Von Sakik stammt etwa die Behauptung, der Vorsitzende des türkischen Menschenrechtsvereins (IHD), Akin Birdal, erhalte Weisungen von der PKK. Kurze Zeit, nachdem er diese Aussage gemacht hatte, entging Birdal bei einem Attentat in den Räumen des IHD nur knapp dem Tode. Dennoch gehört Birdal zu den Menschenrechtsaktivsten, die gegen das Urteil protestierten und vor den Europäischen Menschenrechtshof ziehen wollen.
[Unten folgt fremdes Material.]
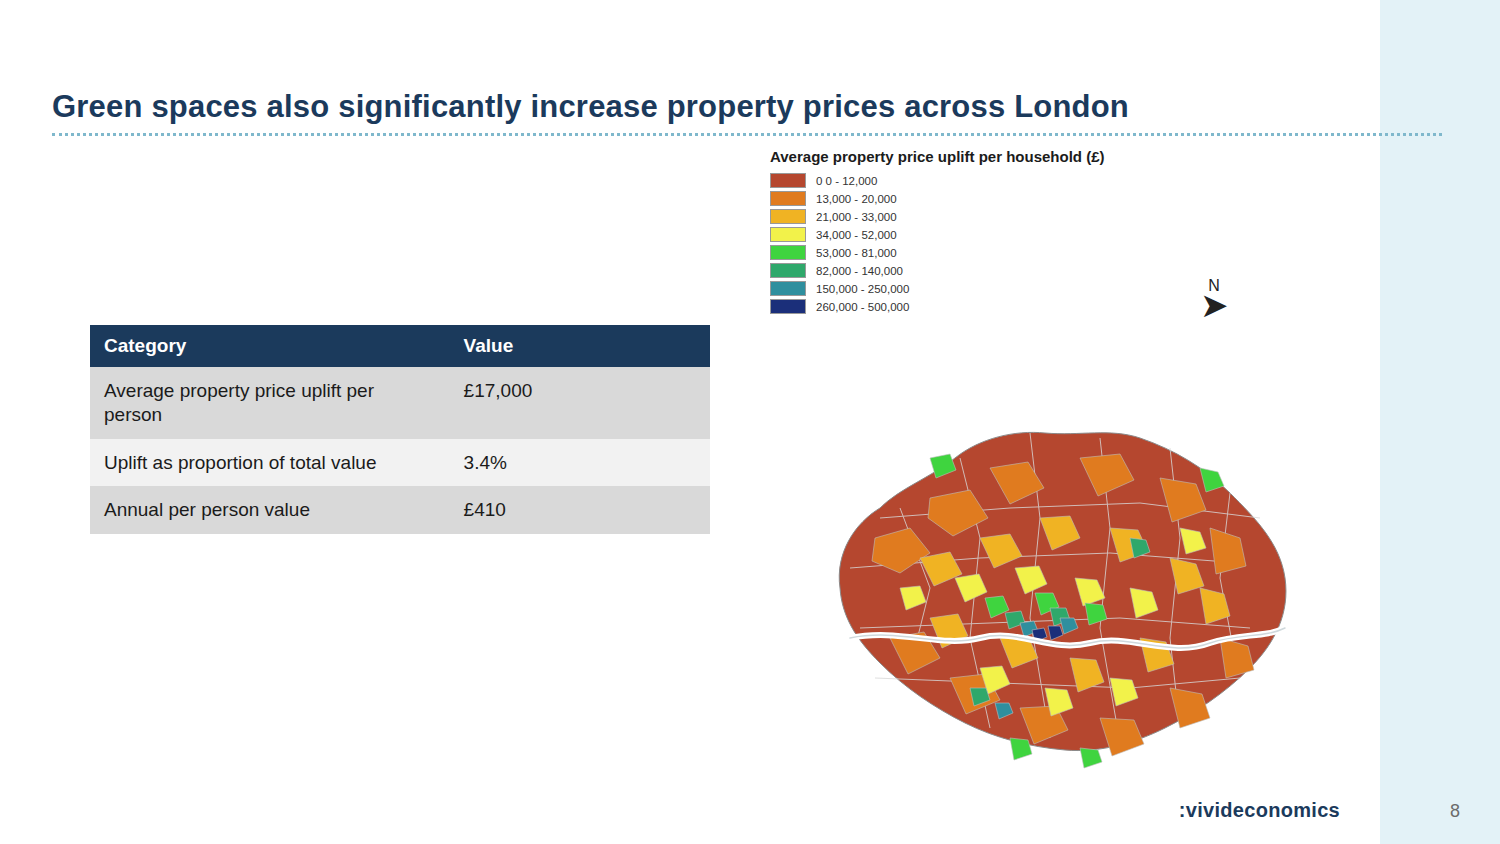Green spaces also significantly increase property prices across London
| Category | Value |
| --- | --- |
| Average property price uplift per person | £17,000 |
| Uplift as proportion of total value | 3.4% |
| Annual per person value | £410 |
Average property price uplift per household (£)
0 0 - 12,000
13,000 - 20,000
21,000 - 33,000
34,000 - 52,000
53,000 - 81,000
82,000 - 140,000
150,000 - 250,000
260,000 - 500,000
N
➤
: vivid economics
8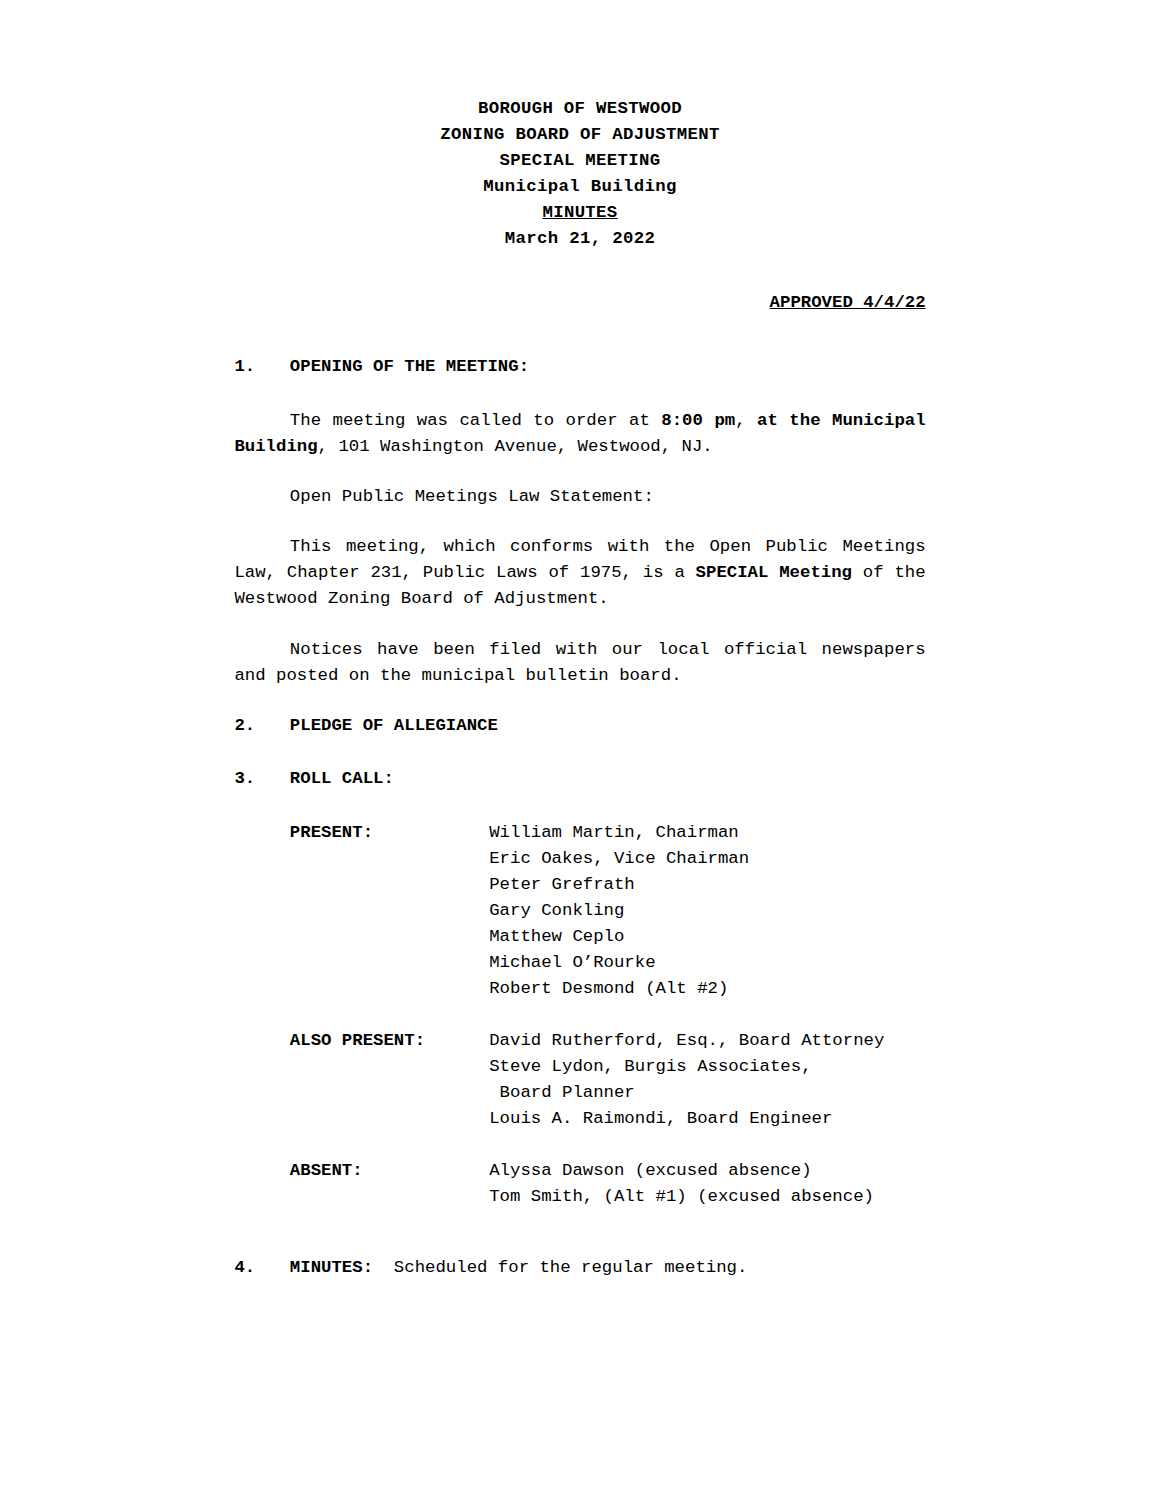BOROUGH OF WESTWOOD
ZONING BOARD OF ADJUSTMENT
SPECIAL MEETING
Municipal Building
MINUTES
March 21, 2022
APPROVED 4/4/22
1. OPENING OF THE MEETING:
The meeting was called to order at 8:00 pm, at the Municipal Building, 101 Washington Avenue, Westwood, NJ.
Open Public Meetings Law Statement:
This meeting, which conforms with the Open Public Meetings Law, Chapter 231, Public Laws of 1975, is a SPECIAL Meeting of the Westwood Zoning Board of Adjustment.
Notices have been filed with our local official newspapers and posted on the municipal bulletin board.
2. PLEDGE OF ALLEGIANCE
3. ROLL CALL:
PRESENT:
William Martin, Chairman
Eric Oakes, Vice Chairman
Peter Grefrath
Gary Conkling
Matthew Ceplo
Michael O’Rourke
Robert Desmond (Alt #2)
ALSO PRESENT:
David Rutherford, Esq., Board Attorney
Steve Lydon, Burgis Associates,
Board Planner
Louis A. Raimondi, Board Engineer
ABSENT:
Alyssa Dawson (excused absence)
Tom Smith, (Alt #1) (excused absence)
4. MINUTES: Scheduled for the regular meeting.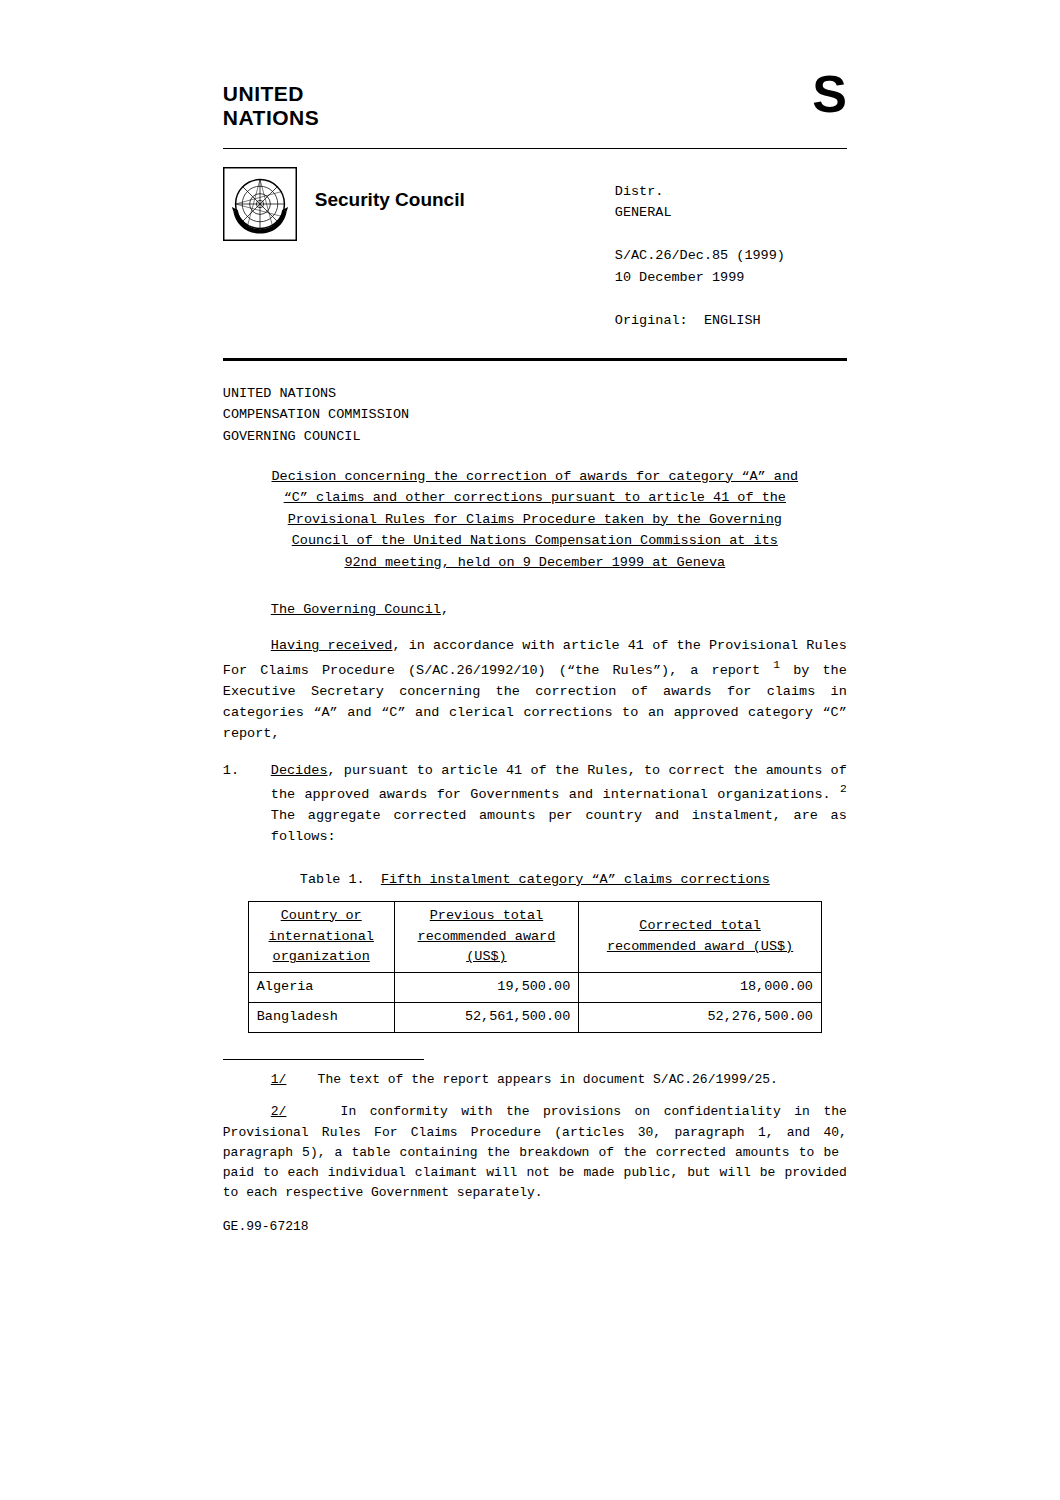UNITED
NATIONS
S
Security Council
Distr. GENERAL S/AC.26/Dec.85 (1999) 10 December 1999 Original: ENGLISH
UNITED NATIONS
COMPENSATION COMMISSION
GOVERNING COUNCIL
Decision concerning the correction of awards for category “A” and
“C” claims and other corrections pursuant to article 41 of the
Provisional Rules for Claims Procedure taken by the Governing
Council of the United Nations Compensation Commission at its
92nd meeting, held on 9 December 1999 at Geneva
The Governing Council,
Having received, in accordance with article 41 of the Provisional Rules For Claims Procedure (S/AC.26/1992/10) (“the Rules”), a report 1 by the Executive Secretary concerning the correction of awards for claims in categories “A” and “C” and clerical corrections to an approved category “C” report,
1.
Decides, pursuant to article 41 of the Rules, to correct the amounts of the approved awards for Governments and international organizations. 2 The aggregate corrected amounts per country and instalment, are as follows:
Table 1. Fifth instalment category “A” claims corrections
| Country or international organization | Previous total recommended award (US$) | Corrected total recommended award (US$) |
| --- | --- | --- |
| Algeria | 19,500.00 | 18,000.00 |
| Bangladesh | 52,561,500.00 | 52,276,500.00 |
1/ The text of the report appears in document S/AC.26/1999/25.
2/ In conformity with the provisions on confidentiality in the Provisional Rules For Claims Procedure (articles 30, paragraph 1, and 40, paragraph 5), a table containing the breakdown of the corrected amounts to be paid to each individual claimant will not be made public, but will be provided to each respective Government separately.
GE.99-67218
Am Freitag wiederholte Sakik vor Gericht noch einmal, daß er die PKK verurteile und sich von seiner früheren Rolle distanziere. Er galt als verantwortlich für den Mord an 32 unbewaffneten Rekruten, die 1993 im Südosten von der Guerilla erschossen worden waren. Daran scheiterten damals Gespräche zwischen PKK und türkischer Regierung, die bereits an einem Amnestiegesetz arbeitete. Eine historische Chance ging verloren.

Während der Vernehmungen bestritt Sakik diese Tat. Sie sei ohne sein Wissen von dem PKK-Chef angeordnet worden. Öcalan behauptet das gleiche und belastet Sakik. Den Sakiks bleibt jetzt noch die Revision. Falls das Urteil auch dort bestätigt wird, muß in der Nationalversammlung darüber abgestimmt werden, ob es vollstreckt wird.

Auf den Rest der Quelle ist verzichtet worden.